Courses outside the ADDIE framework
In addition, we looked for patterns in the courses taught outside of the ADDIE framework across all the departments. Common courses included foundations courses that provided introductory readings to the field, advanced readings courses and seminars, psychology and human development courses, courses that taught writing skills, basic research overview courses, and courses teaching educational technologies (see Tables 6, 7). For most of the programs, it appears that methodology courses are not frequently taught by IDT faculty, but are instead offered through a collaboration with another program within the college. However, it was positive to note the wide variety of methodology courses offered to students, including a strong balance between qualitative and quantitative methods. We found at the master’s level that all schools require a foundations course. Other than this course and the ADDIE courses mentioned above, there were few common patterns in what was required at the master’s level. Instead the pattern was for wide variety between the programs.
At the PhD level, it was very difficult to discern major patterns except for this one—each program emphasized flexibility and student choice in determining their program of study. We found that most of the programs required courses that could be selected from multiple options, making discrete categorization nearly impossible. However, we did identify a few smaller patterns. Every program required a general research methodology course, and typically multiple qualitative and quantitative methods. It was common for programs to offer, and three required, courses focused explicitly on learning how to write more effectively, including literature review courses. Most programs required at least one design course at the doctoral level, but rarely development courses. No courses directly focused on implementation were observed to be required, and only one school explicitly required an evaluation course, while it was an option to fulfill a requirement at one other. It could be that these schools require students to earn a master’s degree in the discipline prior to engaging in doctoral work, and consider the master’s courses in these areas sufficient.
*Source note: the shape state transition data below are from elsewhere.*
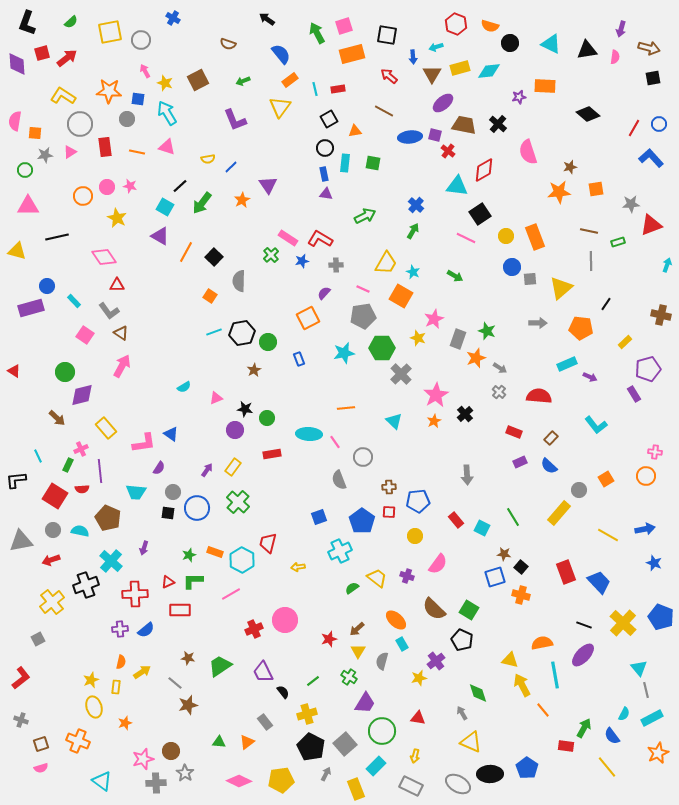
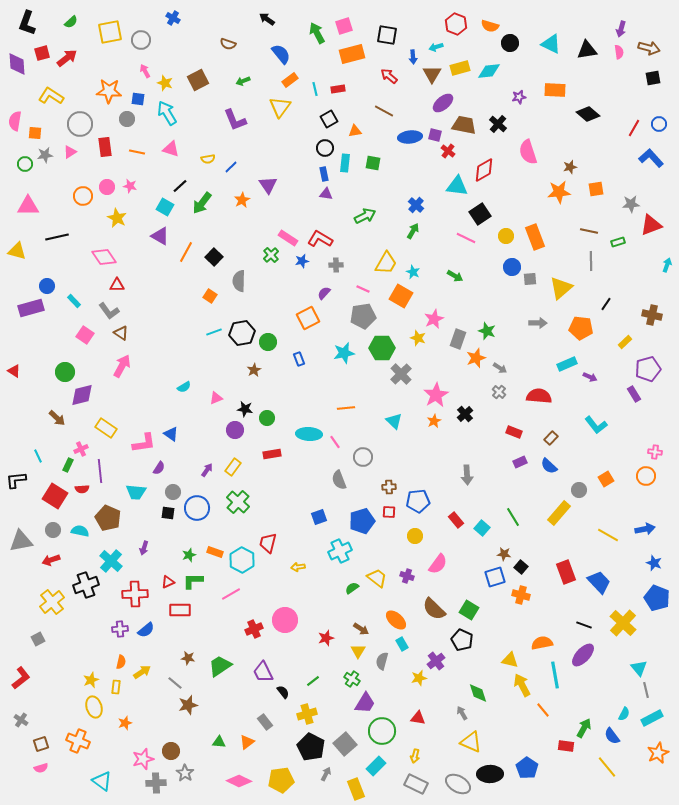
pink semicircle at (615, 57): moved 4 px right, 5 px up; rotated 16 degrees counterclockwise
orange rectangle at (545, 86): moved 10 px right, 4 px down
yellow L-shape at (63, 96): moved 12 px left
pink triangle at (167, 147): moved 4 px right, 2 px down
green circle at (25, 170): moved 6 px up
brown cross at (661, 315): moved 9 px left
yellow rectangle at (106, 428): rotated 15 degrees counterclockwise
blue pentagon at (362, 521): rotated 20 degrees clockwise
cyan square at (482, 528): rotated 14 degrees clockwise
blue pentagon at (661, 617): moved 4 px left, 19 px up
brown arrow at (357, 629): moved 4 px right; rotated 105 degrees counterclockwise
red star at (329, 639): moved 3 px left, 1 px up
green cross at (349, 677): moved 3 px right, 2 px down
gray cross at (21, 720): rotated 16 degrees clockwise
gray rectangle at (411, 786): moved 5 px right, 2 px up
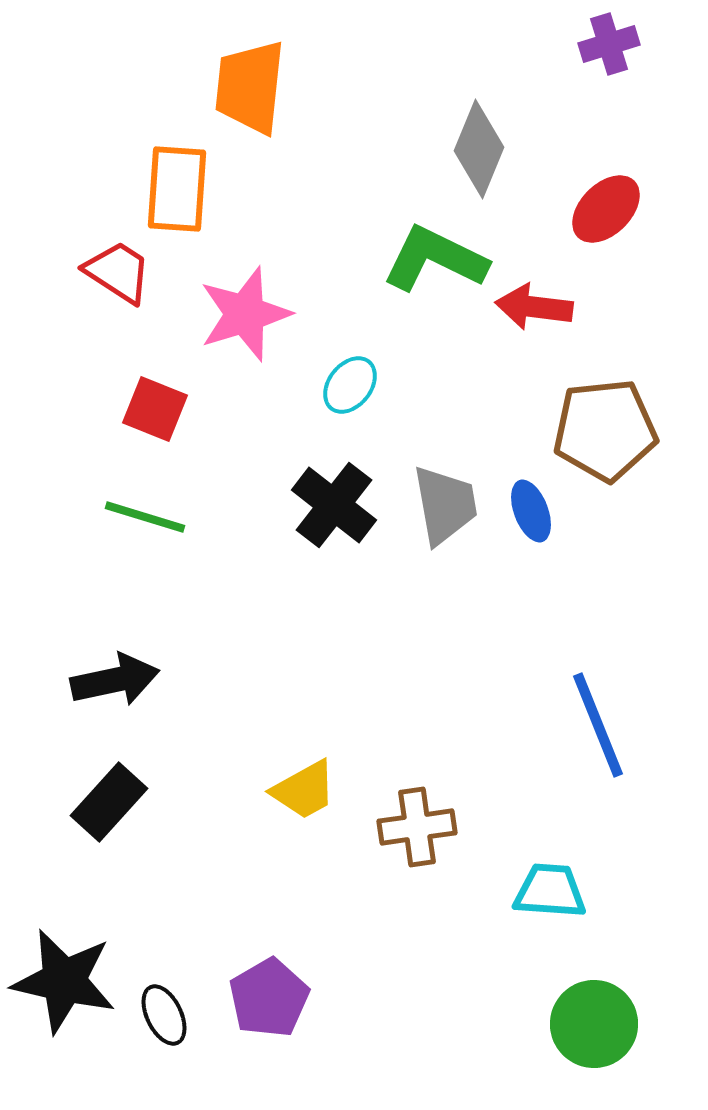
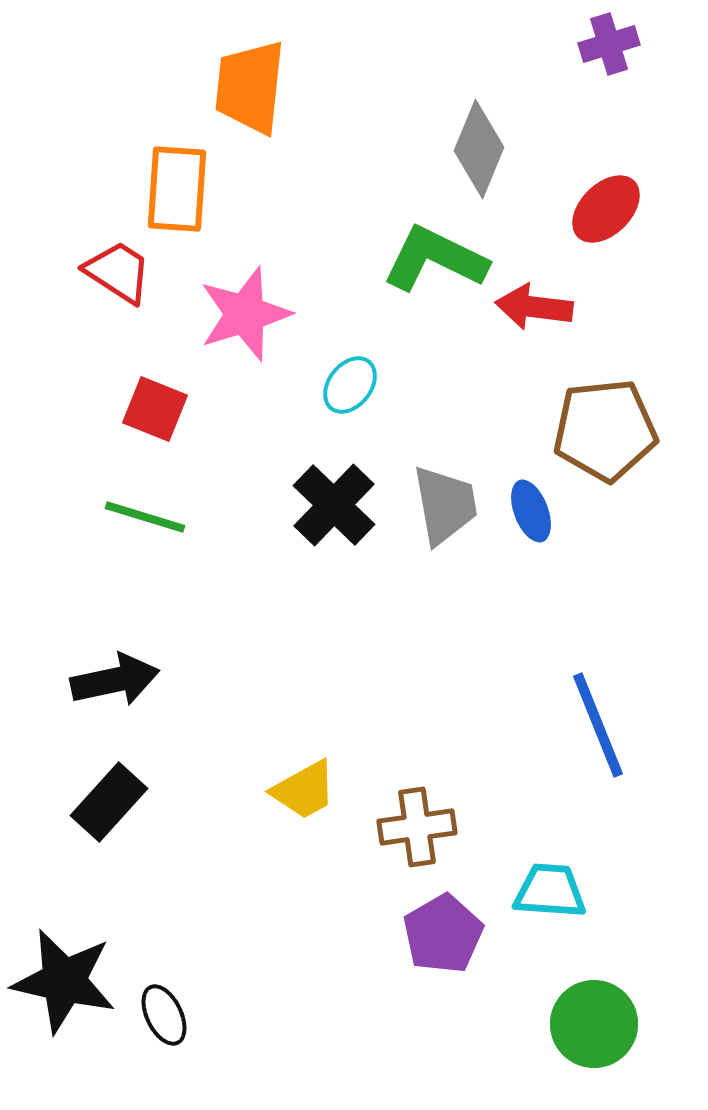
black cross: rotated 6 degrees clockwise
purple pentagon: moved 174 px right, 64 px up
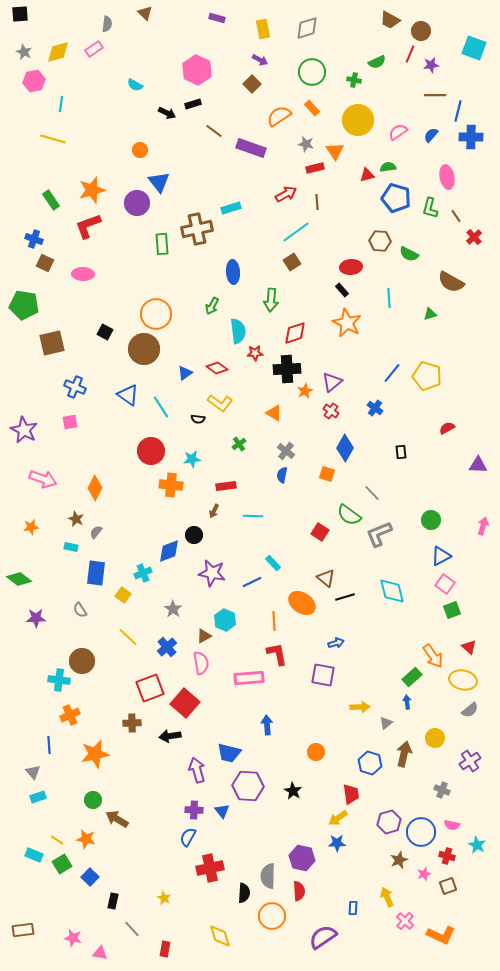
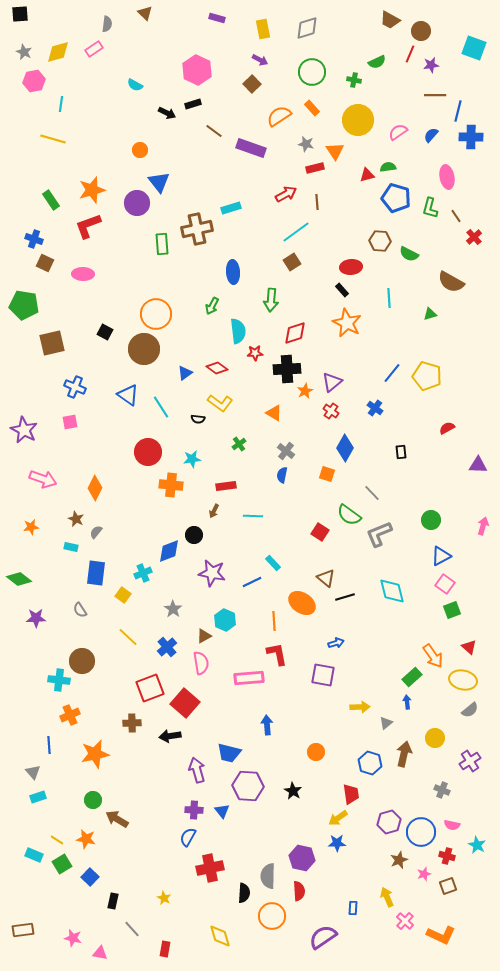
red circle at (151, 451): moved 3 px left, 1 px down
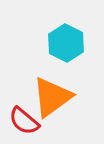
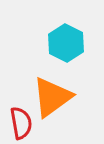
red semicircle: moved 3 px left, 2 px down; rotated 140 degrees counterclockwise
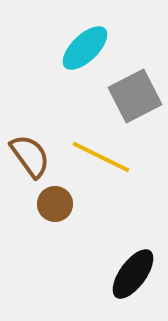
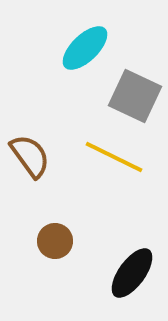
gray square: rotated 38 degrees counterclockwise
yellow line: moved 13 px right
brown circle: moved 37 px down
black ellipse: moved 1 px left, 1 px up
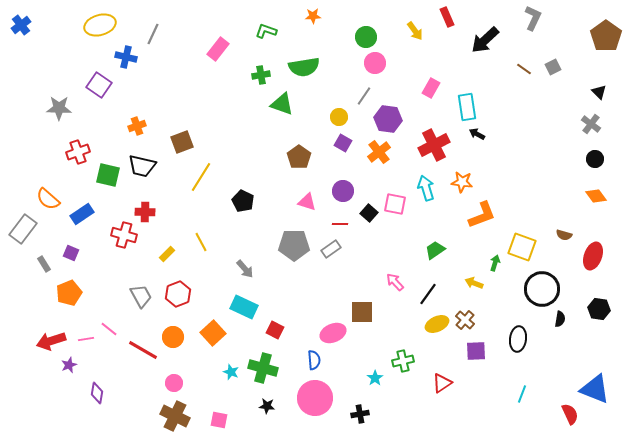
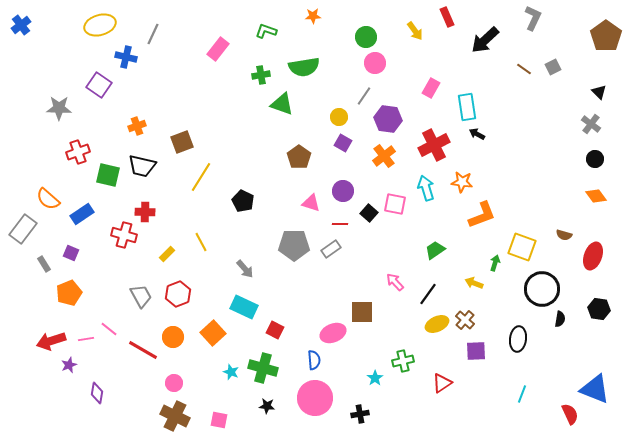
orange cross at (379, 152): moved 5 px right, 4 px down
pink triangle at (307, 202): moved 4 px right, 1 px down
Perhaps surprisingly, no programs were observed to require any courses in educational technologies at either the M.S or PhD level, even though many such courses were offered as electives. In addition, for a field with a rich history in psychology/learning theory (Driscoll 2004) and instructional theory (Reigeluth and Carr-Chellman 2009), we were surprised that so few courses are required in this area. As far as we could determine, only two programs required courses in psychology, human development, or learning theory at the doctoral level, and only two required courses in instructional methods/pedagogy.